Later, he offered more insight into what kind of 'softer' interactions the firm wanted to capture: 'What types of things are most important to you about your investment portfolio? What do you worry most about with inheritance for your children?' "Those questions don't lead directly to a planning answer", Martin conceded. "But those are things we value having in our system to know how clients feel about these topics."
As for the top of the worksheet, the goal today, Martin said, is to get 75% of the total data points in the green and less than 10% in the red. Obviously, the ultimate goal is green across the board – at which point it might be possible to raise the standards.
How? One possibility is to refine the client interaction standard to measure the quality of the interactions. "There's a difference between having a meeting versus having a social interaction with a client", Martin explains. "There's a difference between having a one-hour phone call about a topic versus sending your client a text message to say that you're thinking about them."

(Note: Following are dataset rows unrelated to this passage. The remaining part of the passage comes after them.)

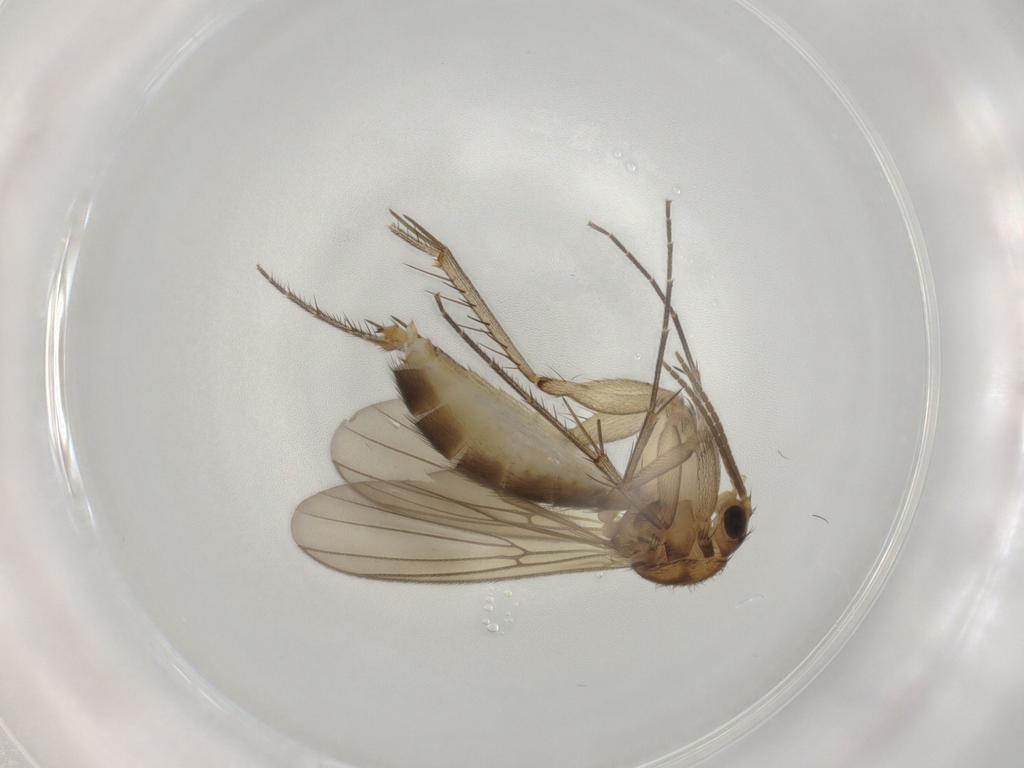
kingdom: Animalia
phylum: Arthropoda
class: Insecta
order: Diptera
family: Mycetophilidae
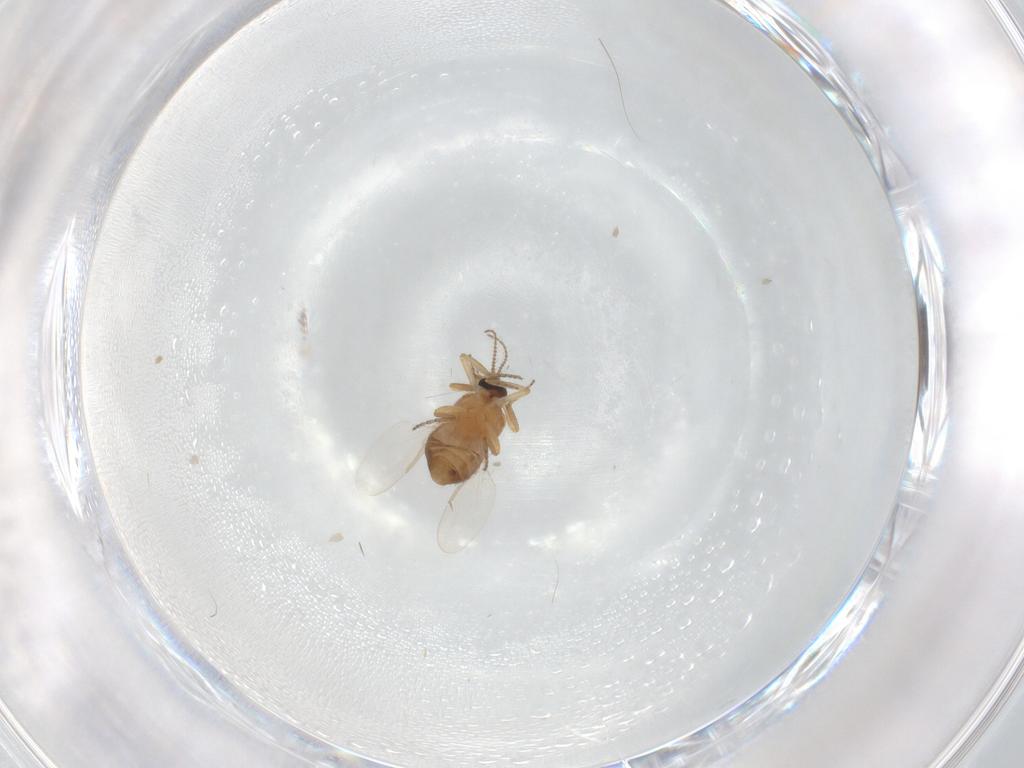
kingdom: Animalia
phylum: Arthropoda
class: Insecta
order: Diptera
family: Ceratopogonidae
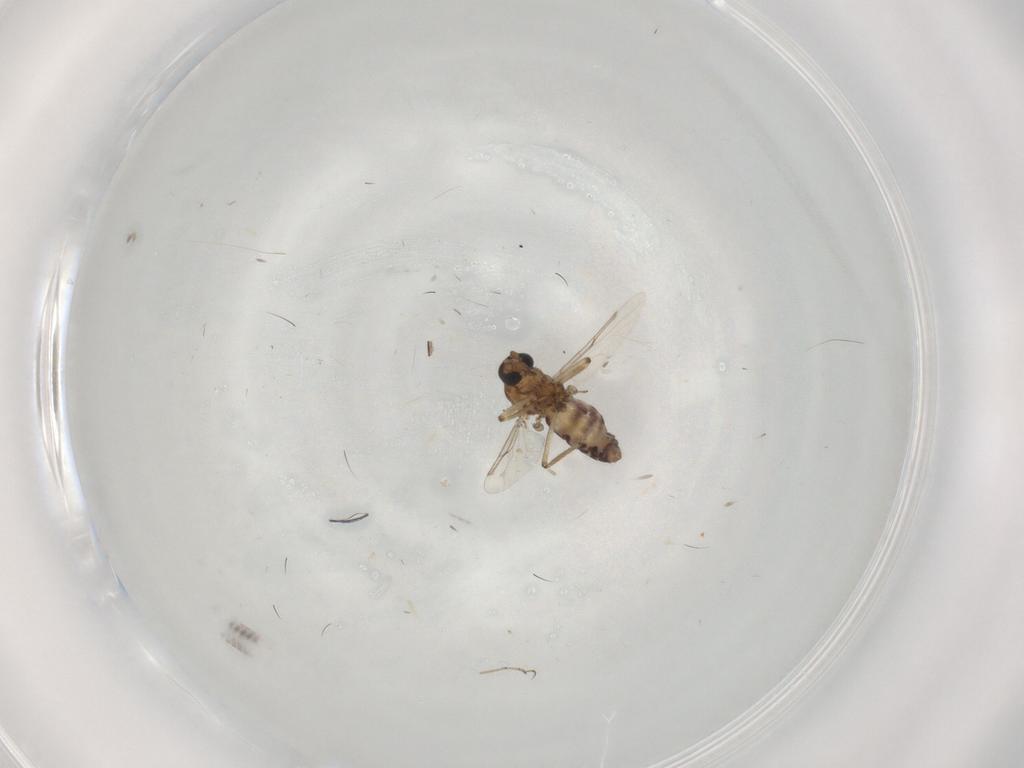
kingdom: Animalia
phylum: Arthropoda
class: Insecta
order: Diptera
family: Ceratopogonidae
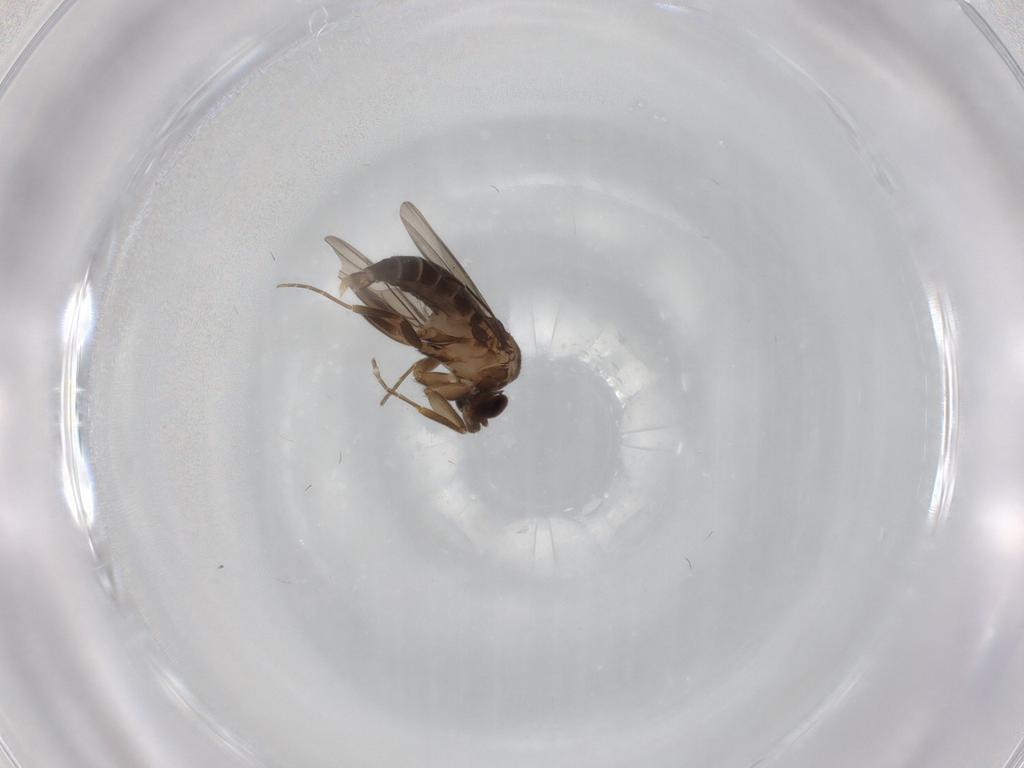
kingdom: Animalia
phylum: Arthropoda
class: Insecta
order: Diptera
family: Phoridae
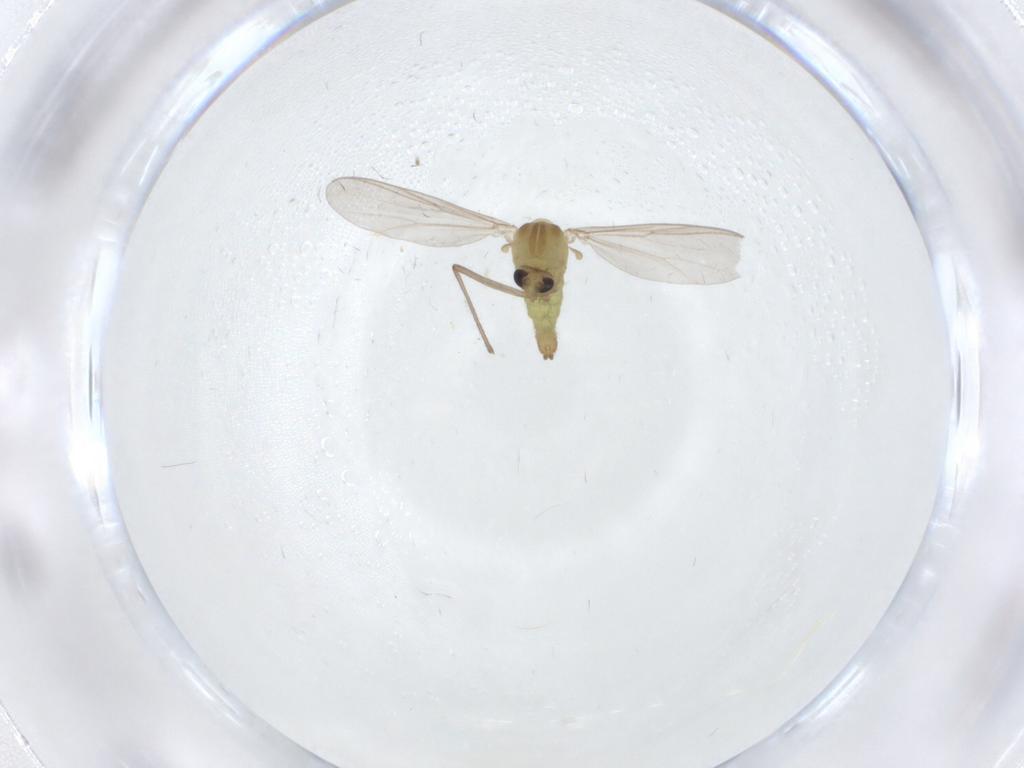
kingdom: Animalia
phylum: Arthropoda
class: Insecta
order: Diptera
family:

As evidenced by the scorecards, Accredited is experiencing visible movement from red and yellow to green on standards that must have seemed ambitious at the start of this project. "Our monthly interaction reports are up 50% since we started this", said Martin.
The other interesting aspect of tracking service standards individually and across the firm is the impact it had on staff morale. "We were worried that this was going to be a source of stress for our staff", Martin told the audience. "But 18 months in, it is actually the opposite – that is, it seems to have created a comfort factor for staff."

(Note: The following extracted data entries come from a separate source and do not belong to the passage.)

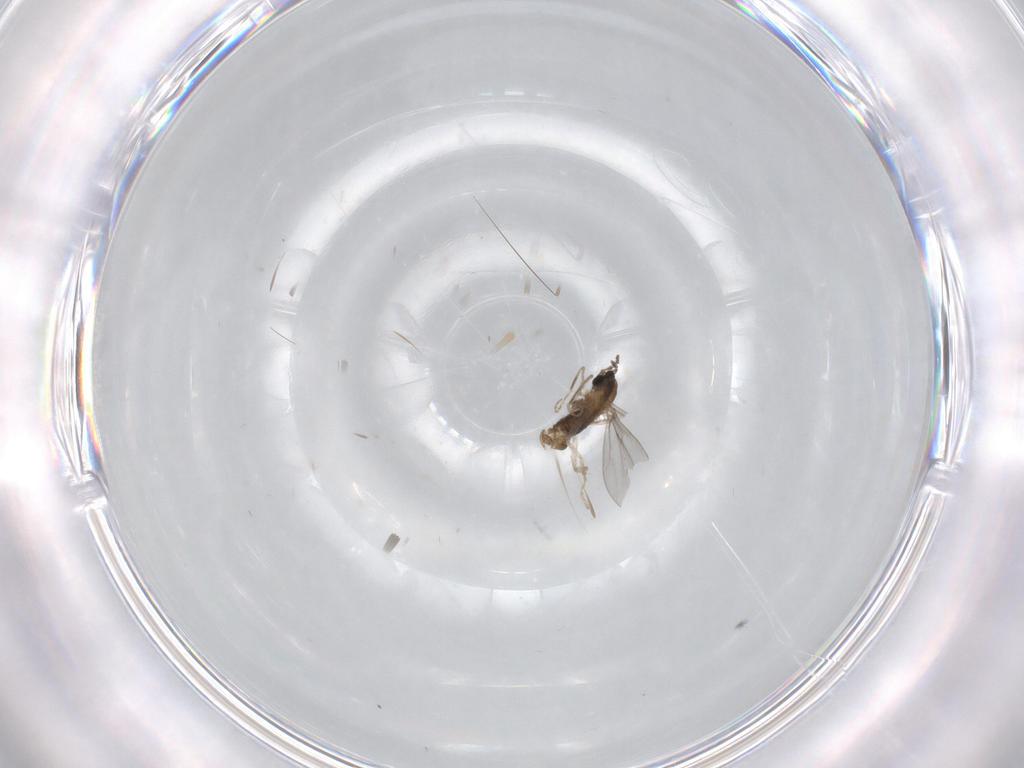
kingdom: Animalia
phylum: Arthropoda
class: Insecta
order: Diptera
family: Cecidomyiidae
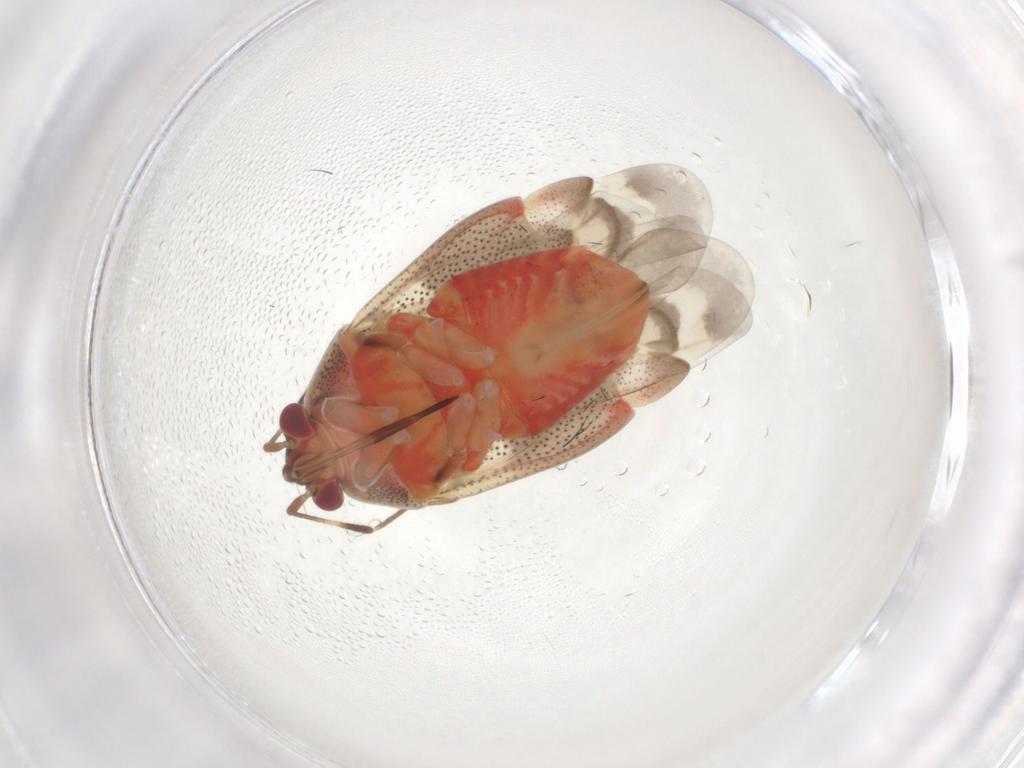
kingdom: Animalia
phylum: Arthropoda
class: Insecta
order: Hemiptera
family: Miridae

This may have more to do with the company culture than with any general observation about service tracking. Early on, Martin painted a picture of the Accredited staff as highly-focused. "We have this intense culture around client service", he added. "It used to be this intensity around: 'You better be serving your clients well', without really defining what that means. Giving this more precise definition to them", Martin said, "and saying: 'This is what it means to serve your clients well' has de-stressed the folks who really want to meet the expectations of being a staff of high achievers."
Watching Martin's presentation, it's not hard to envision a future where (as mentioned earlier) the idea of tracking client service to specific standards becomes more widely adopted, until finally it's a part of every firm's internal management.

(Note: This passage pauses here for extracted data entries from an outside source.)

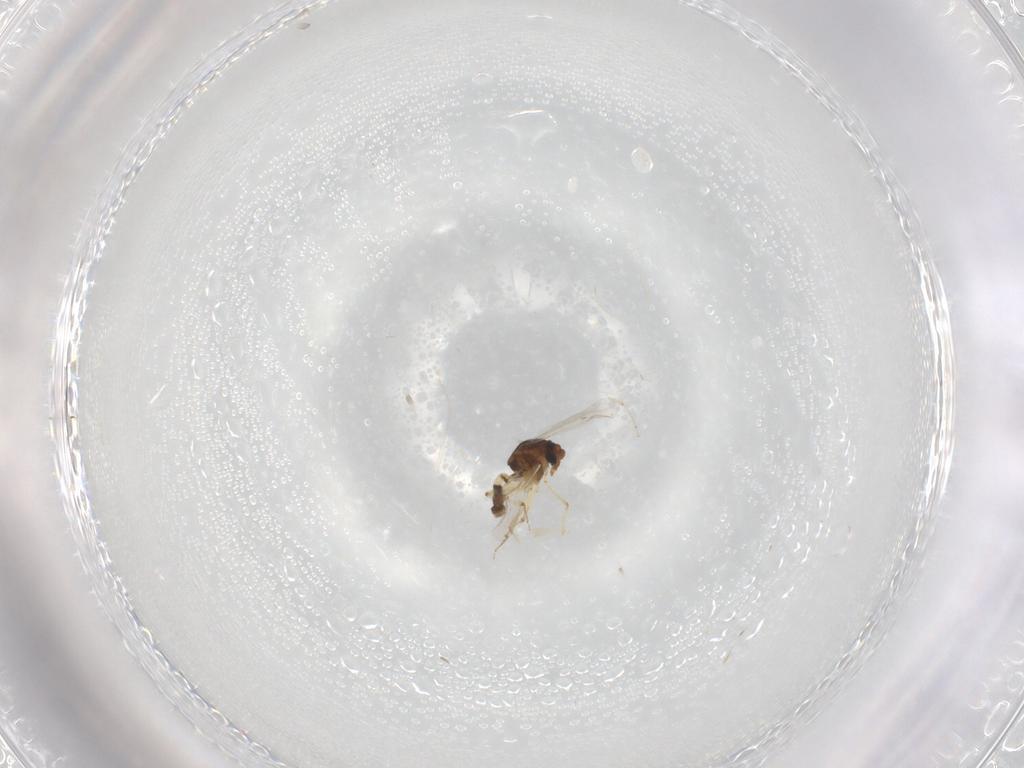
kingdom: Animalia
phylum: Arthropoda
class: Insecta
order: Diptera
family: Ceratopogonidae
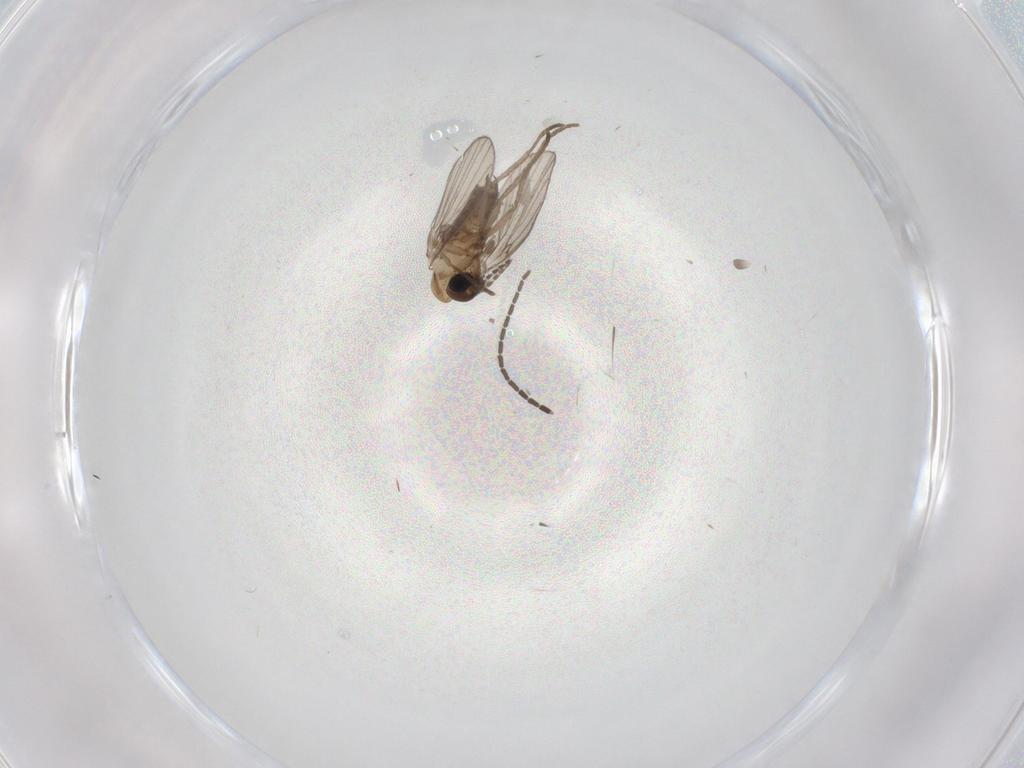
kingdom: Animalia
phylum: Arthropoda
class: Insecta
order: Diptera
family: Sciaridae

"I think in our firm we feel this has been a complete game-changer", Martin told the group. "We seem to have happy clients. We know we have happy staff. We are definitely doing better planning."
And he added at the end that planners who truly want to deliver exceptional service might find it difficult to know whether they've achieved that goal when the whole idea of 'client service' is too nebulous to track. Defining and tracking represents a breakthrough of clarity.
"There's a number of areas around the standards of care that we were aware of for many years and frustrated about", Martin concluded. "With this new system, we've been able to achieve goals that we struggled with for many years."
This article original appeared in the January 2024 publication of Inside Information.